▸ Lesetext:
Vir, Virus, Vira - soviel Gendersprachunterricht muss sein
Vir: Auf deutsch: Mann (m), Held (m), Ehemann (m), Mensch (m), pl: Leute (pl), Krieger (m,pl), Mannschaft (f), Fußvolk (n)
Die Wenigstens wissen, dass der Stamm "vir" beiden Substantiven zugrunde liegt. "Vir" im Indogermanischen bedeutet "Macht", "Kraft", "Gewalt". Durch die dritte syrische Lautverschiebung kam es dann zur Endung -us. Damit wird deutlich, dass der Mann eigentlich "das Giftige" oder "das Schleimige" ist. Das Virus ist ein Krieger, der die Welt bedroht.
Im Rahmen der heutigen Gendersprache finde ich das sehr ungerecht. Es müsste auch die "Vira" (f.) geben. Die "Virae" (pl.) sind die die giftigen, feuchten Frauen. Die breiten sich schon seit hundert Jahren ungehemmt aus.

▸ Mitgelieferte Zeilen:
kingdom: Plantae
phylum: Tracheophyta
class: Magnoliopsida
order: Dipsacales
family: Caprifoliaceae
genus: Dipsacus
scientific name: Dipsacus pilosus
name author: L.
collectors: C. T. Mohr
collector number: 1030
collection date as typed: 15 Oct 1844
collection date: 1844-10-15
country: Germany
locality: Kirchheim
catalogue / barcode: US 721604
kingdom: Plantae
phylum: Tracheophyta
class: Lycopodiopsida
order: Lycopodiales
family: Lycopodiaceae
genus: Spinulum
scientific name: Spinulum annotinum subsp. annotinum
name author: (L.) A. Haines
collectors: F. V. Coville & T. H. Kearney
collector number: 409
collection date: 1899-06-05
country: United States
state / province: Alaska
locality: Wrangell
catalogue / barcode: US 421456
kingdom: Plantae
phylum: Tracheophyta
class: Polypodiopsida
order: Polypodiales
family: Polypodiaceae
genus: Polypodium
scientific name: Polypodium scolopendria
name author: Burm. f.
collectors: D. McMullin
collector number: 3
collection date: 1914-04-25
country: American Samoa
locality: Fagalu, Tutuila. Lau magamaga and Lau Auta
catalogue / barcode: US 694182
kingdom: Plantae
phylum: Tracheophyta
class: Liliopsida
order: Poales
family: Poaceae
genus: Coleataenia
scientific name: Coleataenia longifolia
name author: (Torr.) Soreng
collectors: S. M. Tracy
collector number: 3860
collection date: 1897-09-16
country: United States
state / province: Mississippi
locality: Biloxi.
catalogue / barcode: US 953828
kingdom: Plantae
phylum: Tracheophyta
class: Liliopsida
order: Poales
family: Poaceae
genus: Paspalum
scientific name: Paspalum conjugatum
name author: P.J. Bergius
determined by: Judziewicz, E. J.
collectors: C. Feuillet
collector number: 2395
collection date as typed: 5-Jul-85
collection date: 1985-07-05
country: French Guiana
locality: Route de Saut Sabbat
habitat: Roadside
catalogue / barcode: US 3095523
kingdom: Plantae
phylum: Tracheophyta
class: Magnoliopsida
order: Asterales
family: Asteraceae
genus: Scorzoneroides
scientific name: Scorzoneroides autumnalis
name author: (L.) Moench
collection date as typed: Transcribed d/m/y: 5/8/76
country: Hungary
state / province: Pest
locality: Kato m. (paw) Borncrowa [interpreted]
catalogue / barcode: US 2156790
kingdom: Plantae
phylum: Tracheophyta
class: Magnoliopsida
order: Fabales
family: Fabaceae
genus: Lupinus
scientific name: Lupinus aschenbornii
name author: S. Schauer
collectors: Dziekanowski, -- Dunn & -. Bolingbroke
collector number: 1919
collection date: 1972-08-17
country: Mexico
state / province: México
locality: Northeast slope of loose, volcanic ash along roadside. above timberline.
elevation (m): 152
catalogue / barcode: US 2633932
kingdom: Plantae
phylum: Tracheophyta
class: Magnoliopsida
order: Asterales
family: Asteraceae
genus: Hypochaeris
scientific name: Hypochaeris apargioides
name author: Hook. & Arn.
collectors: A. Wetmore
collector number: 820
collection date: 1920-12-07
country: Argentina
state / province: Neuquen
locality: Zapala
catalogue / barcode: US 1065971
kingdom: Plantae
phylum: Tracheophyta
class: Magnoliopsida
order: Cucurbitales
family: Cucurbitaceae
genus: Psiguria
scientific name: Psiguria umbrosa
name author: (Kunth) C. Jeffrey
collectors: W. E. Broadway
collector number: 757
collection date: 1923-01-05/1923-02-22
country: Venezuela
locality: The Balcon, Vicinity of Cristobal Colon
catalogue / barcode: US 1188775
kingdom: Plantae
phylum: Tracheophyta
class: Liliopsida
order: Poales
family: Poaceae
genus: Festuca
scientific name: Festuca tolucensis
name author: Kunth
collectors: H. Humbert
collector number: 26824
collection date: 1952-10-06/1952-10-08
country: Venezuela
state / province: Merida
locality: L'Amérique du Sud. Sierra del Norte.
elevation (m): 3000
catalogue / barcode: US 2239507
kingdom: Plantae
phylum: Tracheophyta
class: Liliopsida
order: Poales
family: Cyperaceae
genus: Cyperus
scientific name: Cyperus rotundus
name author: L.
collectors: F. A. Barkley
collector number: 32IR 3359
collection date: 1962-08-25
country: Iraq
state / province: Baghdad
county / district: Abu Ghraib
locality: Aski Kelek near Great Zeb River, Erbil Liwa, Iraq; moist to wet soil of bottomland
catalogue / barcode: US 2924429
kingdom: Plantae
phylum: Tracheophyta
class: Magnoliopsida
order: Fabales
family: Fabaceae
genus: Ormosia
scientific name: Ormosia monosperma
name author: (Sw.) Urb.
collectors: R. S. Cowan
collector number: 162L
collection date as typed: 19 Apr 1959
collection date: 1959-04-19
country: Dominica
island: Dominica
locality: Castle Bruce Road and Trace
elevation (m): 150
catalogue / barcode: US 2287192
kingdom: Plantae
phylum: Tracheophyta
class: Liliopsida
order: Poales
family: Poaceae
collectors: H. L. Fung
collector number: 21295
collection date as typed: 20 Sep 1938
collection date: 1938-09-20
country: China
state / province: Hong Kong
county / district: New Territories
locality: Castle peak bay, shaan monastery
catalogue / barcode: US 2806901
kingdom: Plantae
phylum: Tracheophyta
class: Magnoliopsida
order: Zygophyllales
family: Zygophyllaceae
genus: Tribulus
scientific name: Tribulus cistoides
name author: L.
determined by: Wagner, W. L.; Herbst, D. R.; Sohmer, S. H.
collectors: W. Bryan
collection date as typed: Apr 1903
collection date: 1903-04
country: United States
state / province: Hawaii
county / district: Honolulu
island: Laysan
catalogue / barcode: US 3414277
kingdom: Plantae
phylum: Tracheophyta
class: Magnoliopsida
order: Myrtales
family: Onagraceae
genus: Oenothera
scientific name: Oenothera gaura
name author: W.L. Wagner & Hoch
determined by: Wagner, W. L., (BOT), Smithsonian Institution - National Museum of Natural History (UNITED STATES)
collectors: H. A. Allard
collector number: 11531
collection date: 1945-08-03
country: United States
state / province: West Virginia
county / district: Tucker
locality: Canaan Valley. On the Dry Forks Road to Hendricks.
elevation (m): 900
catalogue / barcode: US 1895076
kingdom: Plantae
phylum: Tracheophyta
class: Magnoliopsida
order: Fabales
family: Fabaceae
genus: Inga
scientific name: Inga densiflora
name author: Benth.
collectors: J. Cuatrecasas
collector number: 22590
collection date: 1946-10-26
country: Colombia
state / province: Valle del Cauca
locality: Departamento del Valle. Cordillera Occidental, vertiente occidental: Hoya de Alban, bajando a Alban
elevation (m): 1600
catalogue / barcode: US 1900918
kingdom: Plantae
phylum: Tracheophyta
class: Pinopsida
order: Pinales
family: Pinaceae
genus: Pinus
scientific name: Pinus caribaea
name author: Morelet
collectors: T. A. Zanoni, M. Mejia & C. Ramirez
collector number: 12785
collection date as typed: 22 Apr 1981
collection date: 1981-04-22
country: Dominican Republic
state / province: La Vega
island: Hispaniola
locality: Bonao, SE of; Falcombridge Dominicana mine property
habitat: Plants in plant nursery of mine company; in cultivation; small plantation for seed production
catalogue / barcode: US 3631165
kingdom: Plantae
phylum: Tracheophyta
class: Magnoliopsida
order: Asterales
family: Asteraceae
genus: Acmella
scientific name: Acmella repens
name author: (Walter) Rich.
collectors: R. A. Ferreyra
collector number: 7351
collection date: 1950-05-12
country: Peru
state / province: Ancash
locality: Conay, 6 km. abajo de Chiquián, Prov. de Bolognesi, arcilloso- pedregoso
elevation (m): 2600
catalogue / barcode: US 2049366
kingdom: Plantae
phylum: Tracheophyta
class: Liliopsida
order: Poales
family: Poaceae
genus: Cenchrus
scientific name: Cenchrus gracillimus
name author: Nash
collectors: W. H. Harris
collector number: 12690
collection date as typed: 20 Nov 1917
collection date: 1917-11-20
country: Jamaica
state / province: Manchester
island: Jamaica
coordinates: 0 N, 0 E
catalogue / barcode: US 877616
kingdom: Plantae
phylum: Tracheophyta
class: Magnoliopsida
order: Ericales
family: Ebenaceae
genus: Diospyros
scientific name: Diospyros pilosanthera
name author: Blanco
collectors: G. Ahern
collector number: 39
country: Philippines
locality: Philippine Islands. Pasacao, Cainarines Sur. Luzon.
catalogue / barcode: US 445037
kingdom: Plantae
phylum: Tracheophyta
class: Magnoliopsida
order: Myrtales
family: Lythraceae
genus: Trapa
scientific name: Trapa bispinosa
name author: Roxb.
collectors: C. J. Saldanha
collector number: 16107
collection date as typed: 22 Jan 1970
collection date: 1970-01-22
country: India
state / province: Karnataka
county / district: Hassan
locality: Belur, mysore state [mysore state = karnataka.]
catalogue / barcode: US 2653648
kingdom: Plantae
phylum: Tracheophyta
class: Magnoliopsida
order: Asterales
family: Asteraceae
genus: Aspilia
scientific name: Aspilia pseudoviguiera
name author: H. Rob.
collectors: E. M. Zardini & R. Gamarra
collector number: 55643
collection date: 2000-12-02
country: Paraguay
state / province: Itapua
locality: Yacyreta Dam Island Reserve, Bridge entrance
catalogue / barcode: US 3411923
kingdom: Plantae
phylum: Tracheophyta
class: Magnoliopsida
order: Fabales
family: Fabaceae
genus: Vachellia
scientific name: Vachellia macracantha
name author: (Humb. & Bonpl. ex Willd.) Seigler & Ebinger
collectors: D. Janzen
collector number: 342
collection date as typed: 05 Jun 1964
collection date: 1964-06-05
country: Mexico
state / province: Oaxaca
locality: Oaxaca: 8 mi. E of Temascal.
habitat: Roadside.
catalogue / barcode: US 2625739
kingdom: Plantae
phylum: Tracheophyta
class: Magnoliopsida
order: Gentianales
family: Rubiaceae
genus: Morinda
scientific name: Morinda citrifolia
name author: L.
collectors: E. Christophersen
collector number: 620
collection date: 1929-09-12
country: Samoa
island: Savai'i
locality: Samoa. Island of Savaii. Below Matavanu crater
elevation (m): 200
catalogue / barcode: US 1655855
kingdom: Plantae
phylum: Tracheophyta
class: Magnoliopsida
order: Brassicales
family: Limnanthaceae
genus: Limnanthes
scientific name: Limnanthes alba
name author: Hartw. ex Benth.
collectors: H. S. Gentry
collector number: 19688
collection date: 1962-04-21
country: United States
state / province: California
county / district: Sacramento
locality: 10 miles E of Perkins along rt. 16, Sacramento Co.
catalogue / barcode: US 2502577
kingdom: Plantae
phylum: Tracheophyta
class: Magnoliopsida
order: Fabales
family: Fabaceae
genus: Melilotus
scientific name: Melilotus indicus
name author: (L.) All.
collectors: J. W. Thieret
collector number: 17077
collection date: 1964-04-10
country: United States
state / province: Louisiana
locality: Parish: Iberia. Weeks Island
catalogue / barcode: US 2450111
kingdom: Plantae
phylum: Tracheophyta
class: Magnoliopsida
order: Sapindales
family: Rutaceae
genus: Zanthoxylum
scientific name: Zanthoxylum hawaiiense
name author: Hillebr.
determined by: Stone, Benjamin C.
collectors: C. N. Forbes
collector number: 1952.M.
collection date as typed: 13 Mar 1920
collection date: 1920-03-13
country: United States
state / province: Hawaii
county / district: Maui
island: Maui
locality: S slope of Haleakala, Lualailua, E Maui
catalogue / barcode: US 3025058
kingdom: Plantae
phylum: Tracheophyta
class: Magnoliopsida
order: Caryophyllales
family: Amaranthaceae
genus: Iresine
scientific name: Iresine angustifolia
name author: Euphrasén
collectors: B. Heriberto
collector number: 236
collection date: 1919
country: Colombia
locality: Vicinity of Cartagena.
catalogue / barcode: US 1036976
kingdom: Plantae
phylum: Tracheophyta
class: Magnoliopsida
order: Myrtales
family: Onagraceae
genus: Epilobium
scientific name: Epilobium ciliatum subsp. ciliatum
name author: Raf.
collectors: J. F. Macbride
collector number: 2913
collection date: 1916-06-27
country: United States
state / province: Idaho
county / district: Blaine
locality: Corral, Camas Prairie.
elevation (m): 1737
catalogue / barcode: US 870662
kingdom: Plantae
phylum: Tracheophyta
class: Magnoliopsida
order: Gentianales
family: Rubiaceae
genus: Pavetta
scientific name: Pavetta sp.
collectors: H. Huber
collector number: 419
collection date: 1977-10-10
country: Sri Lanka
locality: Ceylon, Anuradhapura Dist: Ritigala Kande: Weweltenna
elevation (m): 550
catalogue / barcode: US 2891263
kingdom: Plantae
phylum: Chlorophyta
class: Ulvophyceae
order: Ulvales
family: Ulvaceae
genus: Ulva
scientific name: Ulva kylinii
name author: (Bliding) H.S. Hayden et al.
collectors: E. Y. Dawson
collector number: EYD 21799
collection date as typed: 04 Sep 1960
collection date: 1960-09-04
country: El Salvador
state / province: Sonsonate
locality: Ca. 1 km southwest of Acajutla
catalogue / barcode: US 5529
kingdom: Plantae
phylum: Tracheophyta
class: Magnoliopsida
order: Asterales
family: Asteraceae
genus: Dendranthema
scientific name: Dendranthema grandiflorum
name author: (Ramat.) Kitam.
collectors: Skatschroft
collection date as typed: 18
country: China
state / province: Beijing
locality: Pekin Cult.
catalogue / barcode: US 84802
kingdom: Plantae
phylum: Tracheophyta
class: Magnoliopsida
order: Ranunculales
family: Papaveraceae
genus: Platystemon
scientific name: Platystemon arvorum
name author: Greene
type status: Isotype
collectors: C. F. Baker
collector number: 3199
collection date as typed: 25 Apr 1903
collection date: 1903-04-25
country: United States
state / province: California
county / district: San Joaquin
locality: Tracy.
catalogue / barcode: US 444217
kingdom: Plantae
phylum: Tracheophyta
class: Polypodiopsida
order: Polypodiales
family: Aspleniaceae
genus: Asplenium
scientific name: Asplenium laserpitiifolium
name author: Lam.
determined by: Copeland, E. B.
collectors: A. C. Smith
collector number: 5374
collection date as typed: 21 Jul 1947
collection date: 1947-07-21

▸ Aufgaben:
**1.** Wiederholen Sie aus dem Lesetext wortgetreu alles von „Die Wenigstens wissen, dass“ bis hinunter zu „die Welt bedroht.“.
**2.** Welche Bedeutungen hat „Vir“ im Indogermanischen laut dem Lesetext?
**3.** Schreiben Sie den Text über das Wort „Vir“ im Anschluss an seinen letzten Satz weiter.
Die Zeilen stammen aus einer anderen Quelle als der Lesetext.

▸ Lösungen:
**1.**
Die Wenigstens wissen, dass der Stamm "vir" beiden Substantiven zugrunde liegt. "Vir" im Indogermanischen bedeutet "Macht", "Kraft", "Gewalt". Durch die dritte syrische Lautverschiebung kam es dann zur Endung -us. Damit wird deutlich, dass der Mann eigentlich "das Giftige" oder "das Schleimige" ist. Das Virus ist ein Krieger, der die Welt bedroht.

**2.** „Macht“, „Kraft“ und „Gewalt“.

**3.**
Ganz verwirrend aber wird die Sache, wenn zum indogermanischen "Vir" der arabische Artikel "al" tritt, denn "vir-al" ist eine Steigerung zu Vir, Virus, Vira.
Das Giftige, Schleimige betrifft dann jeden. Das können wir uns gut am deutschen Wort "Al"-les verdeutlichen. Hier sehen wir ganz klar den verderblichen Einfluss des Arabischen.
Falls das jemand "al"-bern findet, hat er damit wahrscheinlich Recht.